Irreducible representation and reductive Lie algebra

Question

If we have complex reductive Lie algebra L and her finite dimensional representation $\phi$. How can we show that $\phi$ is irreducible iff restriction $\phi|_{[L,L]}$ is irreducible?

Answer 1

If $\phi|_{[L,L]}$ is irreducible, it's immediate that $\phi$ is irreducible (because any invariant subspace for whole $L$ would be also invariant for $[L,L] \subseteq L$).
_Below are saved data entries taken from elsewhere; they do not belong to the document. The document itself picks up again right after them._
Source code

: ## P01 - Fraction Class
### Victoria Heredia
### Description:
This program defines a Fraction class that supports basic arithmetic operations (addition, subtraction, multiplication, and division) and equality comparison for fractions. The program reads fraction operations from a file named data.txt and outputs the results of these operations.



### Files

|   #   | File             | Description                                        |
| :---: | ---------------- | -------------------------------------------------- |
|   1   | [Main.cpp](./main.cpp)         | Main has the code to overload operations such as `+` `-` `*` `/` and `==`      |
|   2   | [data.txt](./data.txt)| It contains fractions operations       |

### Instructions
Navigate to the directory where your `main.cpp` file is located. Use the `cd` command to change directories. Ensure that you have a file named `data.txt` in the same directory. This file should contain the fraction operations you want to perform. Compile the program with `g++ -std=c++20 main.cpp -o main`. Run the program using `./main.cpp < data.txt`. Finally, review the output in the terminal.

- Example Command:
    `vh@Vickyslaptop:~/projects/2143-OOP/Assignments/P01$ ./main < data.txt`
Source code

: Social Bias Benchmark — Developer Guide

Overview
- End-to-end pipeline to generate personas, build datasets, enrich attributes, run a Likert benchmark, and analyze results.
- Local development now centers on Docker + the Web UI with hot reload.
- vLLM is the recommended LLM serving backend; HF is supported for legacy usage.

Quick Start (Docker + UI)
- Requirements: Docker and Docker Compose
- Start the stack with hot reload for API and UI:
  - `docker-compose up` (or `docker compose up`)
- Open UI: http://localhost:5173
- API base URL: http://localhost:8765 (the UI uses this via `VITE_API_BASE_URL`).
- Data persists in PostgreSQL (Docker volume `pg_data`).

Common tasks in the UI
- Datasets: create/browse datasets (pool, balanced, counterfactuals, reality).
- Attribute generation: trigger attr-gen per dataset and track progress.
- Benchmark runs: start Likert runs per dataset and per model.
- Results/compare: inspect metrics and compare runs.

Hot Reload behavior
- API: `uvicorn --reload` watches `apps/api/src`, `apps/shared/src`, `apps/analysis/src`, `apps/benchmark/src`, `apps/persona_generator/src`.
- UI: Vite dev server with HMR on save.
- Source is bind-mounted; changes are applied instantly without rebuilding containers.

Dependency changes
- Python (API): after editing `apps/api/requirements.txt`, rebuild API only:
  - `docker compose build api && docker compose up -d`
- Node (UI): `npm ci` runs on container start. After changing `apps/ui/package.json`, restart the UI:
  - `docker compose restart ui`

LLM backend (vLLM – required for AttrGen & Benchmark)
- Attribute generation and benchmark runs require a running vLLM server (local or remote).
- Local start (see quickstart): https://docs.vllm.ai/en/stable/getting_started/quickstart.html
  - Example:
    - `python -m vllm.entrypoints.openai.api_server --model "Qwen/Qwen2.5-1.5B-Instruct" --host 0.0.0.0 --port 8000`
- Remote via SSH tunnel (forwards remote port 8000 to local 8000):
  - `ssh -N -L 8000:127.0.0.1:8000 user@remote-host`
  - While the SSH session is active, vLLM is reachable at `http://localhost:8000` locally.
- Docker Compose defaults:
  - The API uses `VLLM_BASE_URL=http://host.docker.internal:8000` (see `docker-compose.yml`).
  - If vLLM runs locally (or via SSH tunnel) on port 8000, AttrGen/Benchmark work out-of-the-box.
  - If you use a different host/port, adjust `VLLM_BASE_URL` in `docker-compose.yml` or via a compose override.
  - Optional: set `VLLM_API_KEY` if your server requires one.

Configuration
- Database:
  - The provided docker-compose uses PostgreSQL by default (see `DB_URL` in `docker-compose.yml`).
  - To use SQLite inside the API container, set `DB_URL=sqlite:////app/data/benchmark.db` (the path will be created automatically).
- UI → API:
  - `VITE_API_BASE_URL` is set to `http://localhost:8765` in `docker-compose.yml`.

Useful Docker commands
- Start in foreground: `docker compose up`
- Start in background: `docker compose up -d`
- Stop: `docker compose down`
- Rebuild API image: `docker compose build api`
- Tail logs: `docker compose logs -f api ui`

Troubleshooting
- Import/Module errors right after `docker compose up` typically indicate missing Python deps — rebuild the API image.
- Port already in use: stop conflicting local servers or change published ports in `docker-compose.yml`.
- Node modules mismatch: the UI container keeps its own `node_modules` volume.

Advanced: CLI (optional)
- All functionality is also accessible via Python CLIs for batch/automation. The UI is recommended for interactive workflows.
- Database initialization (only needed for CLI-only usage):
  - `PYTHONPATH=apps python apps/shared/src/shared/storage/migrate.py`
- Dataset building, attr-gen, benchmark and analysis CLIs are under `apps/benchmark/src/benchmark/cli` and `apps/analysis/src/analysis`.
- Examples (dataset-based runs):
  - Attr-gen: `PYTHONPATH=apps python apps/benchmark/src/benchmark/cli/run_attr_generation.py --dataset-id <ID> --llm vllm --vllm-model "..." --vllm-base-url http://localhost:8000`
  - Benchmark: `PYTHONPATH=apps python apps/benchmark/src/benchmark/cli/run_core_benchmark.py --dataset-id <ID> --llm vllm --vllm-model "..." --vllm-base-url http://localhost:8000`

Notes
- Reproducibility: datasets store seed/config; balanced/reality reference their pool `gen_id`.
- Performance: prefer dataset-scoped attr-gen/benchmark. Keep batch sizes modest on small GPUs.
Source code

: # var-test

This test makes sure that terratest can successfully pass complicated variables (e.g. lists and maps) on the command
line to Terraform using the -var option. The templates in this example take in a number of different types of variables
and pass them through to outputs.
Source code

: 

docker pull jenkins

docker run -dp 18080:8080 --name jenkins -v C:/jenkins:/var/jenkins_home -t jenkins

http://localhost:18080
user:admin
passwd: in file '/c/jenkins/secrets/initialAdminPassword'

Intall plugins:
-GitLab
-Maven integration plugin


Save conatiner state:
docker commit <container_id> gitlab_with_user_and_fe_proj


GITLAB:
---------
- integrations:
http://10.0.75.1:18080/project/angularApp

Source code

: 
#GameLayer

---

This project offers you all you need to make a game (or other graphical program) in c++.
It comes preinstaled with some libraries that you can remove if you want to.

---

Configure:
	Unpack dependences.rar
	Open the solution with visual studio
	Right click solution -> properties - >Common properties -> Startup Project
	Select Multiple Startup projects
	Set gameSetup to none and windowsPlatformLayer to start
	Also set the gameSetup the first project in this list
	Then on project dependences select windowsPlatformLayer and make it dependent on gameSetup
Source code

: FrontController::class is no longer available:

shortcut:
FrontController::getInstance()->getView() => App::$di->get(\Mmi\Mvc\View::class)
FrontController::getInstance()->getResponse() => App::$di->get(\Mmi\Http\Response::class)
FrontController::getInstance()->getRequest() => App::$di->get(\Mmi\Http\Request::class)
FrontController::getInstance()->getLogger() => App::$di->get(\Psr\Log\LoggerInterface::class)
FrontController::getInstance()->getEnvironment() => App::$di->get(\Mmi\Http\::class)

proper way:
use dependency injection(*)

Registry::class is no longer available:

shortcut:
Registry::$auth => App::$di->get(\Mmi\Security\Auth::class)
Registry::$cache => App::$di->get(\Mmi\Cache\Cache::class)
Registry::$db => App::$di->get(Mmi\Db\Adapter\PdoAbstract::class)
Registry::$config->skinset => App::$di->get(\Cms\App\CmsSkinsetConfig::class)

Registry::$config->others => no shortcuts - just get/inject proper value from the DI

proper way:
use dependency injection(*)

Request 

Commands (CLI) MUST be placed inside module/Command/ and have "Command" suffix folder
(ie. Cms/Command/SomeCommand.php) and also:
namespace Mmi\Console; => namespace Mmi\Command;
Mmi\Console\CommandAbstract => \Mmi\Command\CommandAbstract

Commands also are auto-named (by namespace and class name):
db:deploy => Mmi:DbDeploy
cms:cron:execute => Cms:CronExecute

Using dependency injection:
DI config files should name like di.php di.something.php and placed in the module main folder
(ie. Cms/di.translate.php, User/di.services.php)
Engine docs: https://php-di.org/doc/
Conversly, suppose $\phi \colon L \to \mathfrak{gl}(V)$ is irreducible, V finite-dimensional. It can be shown that every reductive Lie algebra is direct sum of it's two ideals: $L=Z(L) \dot{+} [L,L]$, where Z(L) is center of L (hence commutative), and [L,L] is semisimple.

First we show that any element $x \in Z(L)$ acts on $V$ by scalar, i.e. there is $\lambda(x) \in \mathbb C$ such that $\phi(x) v=\lambda(x) \cdot v$. To see this, note that for any $y \in L$ we have $[x,y]=0$, so $\phi(x)\circ\phi(y)=\phi(y)\circ\phi(x)$. From this, we can see that endomorphism $\phi(x) \colon V \to V$ respects $L$-action on V: $$ \phi(x) (y.v)= \phi(x) (\phi(y) v) = \phi(y) (\phi(x) v) = y. (\phi(x) v), \quad y \in L, \ v \in V, $$ and Schur's lemma does the rest. We get a linear functional $\lambda \colon Z(L) \to \mathbb C$, such that $$ \phi(x+y)v = \lambda(x)\cdot v + \phi(y)v, \quad x \in Z(L), \ y \in [L,L], \ v \in V. $$

From this we see that a subspace $W \leq V$ is invariant for all $L=Z(L) \dot{+} [L,L]$ if and only if it is invariant for all $[L,L]$, and this proves your claim.